My Body of work catalogues and comments on the role of art in fashion. Fashion increasingly employs methods, models and motifs from art, deconstructs them and recreates new designs. The client consumes the fashion and in pursuit of individualism, affordability plummets as exclusivity increases. The client buys individualism. But is it all a fraud? Is the client bluffed into believing that fashion can replace character?
The images that my art focuses on are based on society’s relationship to fashion. This leads onto the idea of conformity and the loss of individuality through trying to be “in fashion”. “Do you see what I see? (Jem - They, i inclued this song apart of my work only i remixed it with sex and the city theme)” The barcodes in the artwork represent the loss of individuality, for we are all behind these jail like bars. The silhouette human forms have no detail and are hidden behind their apparel, hiding distinguishable features of a human hence an identity not specific to gender.

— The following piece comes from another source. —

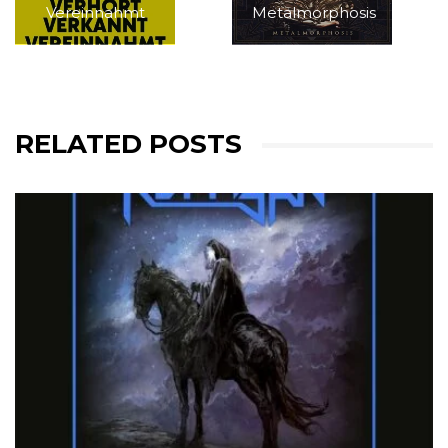
Vereinnahmt
Metalmorphosis
RELATED POSTS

Looking different and having your own "style" is important to a lot of people. But is there really any such thing as exclusivity in fashion? For a lot of young people today, New York is the style capital of the world and it's all thanks to television shows like “Sex and the City”. Where magazines still teach us how to dress like Carrie - "get the look", "steal the style", as if young women all over can buy a cheap version of her lifestyle.
Ossie Clark, the fashion designer who introduced bright colours and maxi skirts to the Sixties, once said: "Everything that is done has been done before. We've got to find a new permutation, a new erogenous zone."